%%

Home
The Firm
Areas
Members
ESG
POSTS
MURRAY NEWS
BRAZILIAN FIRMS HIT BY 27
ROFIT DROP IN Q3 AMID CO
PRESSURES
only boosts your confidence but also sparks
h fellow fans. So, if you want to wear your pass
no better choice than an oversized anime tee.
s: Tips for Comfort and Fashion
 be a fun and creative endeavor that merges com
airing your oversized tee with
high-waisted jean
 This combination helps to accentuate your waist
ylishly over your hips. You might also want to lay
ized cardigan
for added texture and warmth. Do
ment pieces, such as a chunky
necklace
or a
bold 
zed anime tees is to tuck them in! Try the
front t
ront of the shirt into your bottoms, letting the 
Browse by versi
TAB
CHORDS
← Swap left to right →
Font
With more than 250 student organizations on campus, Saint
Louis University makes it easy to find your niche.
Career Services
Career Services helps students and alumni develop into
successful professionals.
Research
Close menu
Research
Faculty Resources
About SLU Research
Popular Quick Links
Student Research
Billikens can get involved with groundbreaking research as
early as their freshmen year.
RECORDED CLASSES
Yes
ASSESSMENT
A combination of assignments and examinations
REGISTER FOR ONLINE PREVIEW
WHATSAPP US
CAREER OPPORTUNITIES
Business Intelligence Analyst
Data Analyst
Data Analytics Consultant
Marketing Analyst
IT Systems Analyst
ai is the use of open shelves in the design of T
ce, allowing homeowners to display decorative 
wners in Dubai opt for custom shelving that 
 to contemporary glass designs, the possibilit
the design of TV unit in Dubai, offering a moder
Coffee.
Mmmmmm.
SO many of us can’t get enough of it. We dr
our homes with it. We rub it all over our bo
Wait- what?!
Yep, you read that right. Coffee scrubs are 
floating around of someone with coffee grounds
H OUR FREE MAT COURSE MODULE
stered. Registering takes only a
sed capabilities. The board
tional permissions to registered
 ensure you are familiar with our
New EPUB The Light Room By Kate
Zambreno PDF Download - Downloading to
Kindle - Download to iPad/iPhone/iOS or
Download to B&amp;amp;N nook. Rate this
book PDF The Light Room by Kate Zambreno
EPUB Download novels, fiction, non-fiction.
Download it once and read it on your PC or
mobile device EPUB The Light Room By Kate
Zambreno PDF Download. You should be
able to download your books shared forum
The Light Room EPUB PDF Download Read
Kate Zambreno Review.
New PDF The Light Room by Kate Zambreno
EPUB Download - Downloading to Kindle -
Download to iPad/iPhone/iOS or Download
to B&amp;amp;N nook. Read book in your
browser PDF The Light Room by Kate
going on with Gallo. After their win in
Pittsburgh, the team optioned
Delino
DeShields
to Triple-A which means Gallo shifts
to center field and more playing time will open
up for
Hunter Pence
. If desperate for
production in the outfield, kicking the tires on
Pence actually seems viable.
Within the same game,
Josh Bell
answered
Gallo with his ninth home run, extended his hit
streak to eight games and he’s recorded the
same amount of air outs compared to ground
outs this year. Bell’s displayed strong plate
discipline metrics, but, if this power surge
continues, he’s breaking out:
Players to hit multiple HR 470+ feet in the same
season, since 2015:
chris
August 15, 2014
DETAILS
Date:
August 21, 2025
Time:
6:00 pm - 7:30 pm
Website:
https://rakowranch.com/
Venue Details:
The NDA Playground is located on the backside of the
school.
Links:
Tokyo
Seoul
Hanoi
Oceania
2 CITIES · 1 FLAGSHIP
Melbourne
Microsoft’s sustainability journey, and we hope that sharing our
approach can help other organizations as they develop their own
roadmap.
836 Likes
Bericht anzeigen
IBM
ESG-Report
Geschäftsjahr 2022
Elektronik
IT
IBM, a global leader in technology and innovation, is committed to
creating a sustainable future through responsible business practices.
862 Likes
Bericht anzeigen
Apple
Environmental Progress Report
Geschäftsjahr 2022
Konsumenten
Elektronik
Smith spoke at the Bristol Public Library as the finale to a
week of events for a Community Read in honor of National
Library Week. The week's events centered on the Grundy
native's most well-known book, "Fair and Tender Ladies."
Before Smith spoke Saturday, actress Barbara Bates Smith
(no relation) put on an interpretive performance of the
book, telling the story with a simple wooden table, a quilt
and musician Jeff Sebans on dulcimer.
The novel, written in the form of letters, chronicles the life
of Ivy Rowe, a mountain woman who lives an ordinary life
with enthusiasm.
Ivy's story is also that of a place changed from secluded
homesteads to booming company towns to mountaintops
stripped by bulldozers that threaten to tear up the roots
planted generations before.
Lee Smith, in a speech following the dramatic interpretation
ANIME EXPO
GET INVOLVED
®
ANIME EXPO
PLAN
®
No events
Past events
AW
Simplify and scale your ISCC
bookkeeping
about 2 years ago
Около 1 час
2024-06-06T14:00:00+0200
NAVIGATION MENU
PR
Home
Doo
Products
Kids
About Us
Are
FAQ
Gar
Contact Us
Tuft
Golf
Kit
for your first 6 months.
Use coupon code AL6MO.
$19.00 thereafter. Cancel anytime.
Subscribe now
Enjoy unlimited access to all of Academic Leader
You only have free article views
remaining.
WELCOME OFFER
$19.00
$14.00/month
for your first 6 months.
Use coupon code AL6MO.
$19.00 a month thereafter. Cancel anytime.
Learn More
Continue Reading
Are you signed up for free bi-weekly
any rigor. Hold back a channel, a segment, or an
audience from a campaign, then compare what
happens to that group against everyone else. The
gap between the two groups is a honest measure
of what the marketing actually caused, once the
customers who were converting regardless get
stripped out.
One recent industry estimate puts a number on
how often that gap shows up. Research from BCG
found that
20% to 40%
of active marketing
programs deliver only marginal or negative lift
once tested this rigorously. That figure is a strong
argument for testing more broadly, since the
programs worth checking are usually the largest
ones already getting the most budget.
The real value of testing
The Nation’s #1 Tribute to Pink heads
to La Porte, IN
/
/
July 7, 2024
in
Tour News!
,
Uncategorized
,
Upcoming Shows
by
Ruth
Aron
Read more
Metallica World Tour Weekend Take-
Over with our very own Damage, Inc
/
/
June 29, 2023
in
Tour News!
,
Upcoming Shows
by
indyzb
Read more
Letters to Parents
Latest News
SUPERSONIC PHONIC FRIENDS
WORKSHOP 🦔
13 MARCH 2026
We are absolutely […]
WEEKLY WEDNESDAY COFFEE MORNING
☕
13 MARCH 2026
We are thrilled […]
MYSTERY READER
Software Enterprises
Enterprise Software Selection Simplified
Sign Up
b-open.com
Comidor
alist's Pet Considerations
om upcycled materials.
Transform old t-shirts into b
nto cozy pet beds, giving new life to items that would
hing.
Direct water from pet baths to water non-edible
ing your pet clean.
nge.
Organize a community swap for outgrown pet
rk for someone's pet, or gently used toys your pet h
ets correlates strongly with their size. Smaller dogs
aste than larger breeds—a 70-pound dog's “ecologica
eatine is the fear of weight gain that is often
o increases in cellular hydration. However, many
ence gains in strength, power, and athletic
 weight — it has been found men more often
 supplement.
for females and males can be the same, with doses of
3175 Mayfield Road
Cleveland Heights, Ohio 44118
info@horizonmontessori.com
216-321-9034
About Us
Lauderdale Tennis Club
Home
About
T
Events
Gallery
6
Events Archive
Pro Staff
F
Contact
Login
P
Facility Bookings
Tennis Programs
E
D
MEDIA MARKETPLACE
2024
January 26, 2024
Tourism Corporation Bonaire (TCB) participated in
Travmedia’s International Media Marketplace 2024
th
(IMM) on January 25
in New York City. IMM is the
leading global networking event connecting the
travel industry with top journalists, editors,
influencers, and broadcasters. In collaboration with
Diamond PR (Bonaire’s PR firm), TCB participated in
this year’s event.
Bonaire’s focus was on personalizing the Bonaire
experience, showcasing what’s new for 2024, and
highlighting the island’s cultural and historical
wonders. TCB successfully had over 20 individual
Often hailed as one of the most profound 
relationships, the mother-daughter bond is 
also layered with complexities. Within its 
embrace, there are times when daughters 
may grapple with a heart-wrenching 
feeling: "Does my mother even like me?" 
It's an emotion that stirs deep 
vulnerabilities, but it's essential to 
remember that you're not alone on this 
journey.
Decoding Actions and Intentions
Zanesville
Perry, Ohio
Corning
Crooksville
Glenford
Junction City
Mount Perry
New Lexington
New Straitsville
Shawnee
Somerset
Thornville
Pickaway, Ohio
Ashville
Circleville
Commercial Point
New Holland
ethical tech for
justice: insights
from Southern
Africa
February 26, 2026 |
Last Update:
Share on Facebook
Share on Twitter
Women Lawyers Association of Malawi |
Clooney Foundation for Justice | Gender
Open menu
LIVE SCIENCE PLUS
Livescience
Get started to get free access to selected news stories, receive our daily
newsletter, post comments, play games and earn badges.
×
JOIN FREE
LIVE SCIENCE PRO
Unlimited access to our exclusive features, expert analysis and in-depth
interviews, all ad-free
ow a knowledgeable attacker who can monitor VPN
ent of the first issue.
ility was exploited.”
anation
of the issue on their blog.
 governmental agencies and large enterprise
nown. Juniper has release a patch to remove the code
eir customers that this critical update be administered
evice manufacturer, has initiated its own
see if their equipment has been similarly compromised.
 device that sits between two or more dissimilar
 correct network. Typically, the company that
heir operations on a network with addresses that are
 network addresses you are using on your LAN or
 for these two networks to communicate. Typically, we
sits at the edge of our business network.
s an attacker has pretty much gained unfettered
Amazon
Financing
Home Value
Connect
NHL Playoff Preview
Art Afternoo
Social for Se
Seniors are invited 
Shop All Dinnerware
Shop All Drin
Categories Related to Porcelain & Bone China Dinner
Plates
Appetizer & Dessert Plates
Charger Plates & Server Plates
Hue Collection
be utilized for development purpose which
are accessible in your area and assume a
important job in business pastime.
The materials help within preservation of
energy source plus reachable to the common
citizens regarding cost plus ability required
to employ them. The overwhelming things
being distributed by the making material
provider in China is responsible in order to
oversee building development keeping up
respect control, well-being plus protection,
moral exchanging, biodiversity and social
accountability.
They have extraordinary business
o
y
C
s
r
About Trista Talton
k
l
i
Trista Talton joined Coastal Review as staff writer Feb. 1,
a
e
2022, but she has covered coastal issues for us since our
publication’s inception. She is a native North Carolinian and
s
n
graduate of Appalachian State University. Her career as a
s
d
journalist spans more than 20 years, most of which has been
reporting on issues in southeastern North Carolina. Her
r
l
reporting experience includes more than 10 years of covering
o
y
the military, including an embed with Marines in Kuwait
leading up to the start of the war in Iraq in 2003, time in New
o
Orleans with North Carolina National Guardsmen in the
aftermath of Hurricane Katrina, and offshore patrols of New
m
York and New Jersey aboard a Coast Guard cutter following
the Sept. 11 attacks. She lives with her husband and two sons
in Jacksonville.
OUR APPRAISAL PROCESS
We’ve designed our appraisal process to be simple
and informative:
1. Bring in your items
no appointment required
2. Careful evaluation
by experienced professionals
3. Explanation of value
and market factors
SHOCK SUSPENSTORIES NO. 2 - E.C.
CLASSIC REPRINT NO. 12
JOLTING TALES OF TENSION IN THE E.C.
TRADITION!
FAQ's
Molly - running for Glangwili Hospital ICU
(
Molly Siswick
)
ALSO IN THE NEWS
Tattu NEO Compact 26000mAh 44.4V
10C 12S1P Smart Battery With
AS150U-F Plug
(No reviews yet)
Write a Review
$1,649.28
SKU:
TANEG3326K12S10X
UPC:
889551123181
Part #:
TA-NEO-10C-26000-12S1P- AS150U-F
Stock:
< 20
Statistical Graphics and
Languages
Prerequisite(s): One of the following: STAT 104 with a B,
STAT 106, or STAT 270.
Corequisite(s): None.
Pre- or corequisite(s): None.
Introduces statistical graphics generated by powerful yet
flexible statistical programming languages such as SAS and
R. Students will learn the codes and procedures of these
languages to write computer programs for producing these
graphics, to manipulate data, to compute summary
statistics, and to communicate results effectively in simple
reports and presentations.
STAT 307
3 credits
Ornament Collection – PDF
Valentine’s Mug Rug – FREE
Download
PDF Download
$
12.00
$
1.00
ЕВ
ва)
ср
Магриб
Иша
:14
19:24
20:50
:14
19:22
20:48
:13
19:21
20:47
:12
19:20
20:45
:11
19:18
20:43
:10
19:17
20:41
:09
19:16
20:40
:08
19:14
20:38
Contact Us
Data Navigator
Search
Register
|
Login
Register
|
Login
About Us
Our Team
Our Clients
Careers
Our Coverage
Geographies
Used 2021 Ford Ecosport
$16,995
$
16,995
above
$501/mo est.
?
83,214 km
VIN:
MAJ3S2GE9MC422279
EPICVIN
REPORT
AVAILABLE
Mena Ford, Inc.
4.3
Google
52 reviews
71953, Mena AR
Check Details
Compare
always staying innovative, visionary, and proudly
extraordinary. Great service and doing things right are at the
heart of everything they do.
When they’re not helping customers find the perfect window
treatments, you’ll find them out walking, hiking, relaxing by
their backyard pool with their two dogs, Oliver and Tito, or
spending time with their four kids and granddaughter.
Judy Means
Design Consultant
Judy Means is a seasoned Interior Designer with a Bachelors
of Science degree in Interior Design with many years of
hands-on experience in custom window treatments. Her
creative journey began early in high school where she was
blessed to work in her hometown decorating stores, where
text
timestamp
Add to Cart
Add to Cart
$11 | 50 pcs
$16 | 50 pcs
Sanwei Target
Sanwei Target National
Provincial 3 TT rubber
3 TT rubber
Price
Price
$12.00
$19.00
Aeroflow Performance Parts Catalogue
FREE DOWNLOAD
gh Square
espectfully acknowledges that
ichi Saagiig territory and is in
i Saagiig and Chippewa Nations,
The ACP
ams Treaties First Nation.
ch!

%%

**About this task**
The lines you need are those containing "EPUB"; find them in the records and copy them.

**Task output**
New EPUB The Light Room By Kate
EPUB Download novels, fiction, non-fiction.
mobile device EPUB The Light Room By Kate
The Light Room EPUB PDF Download Read
EPUB Download - Downloading to Kindle -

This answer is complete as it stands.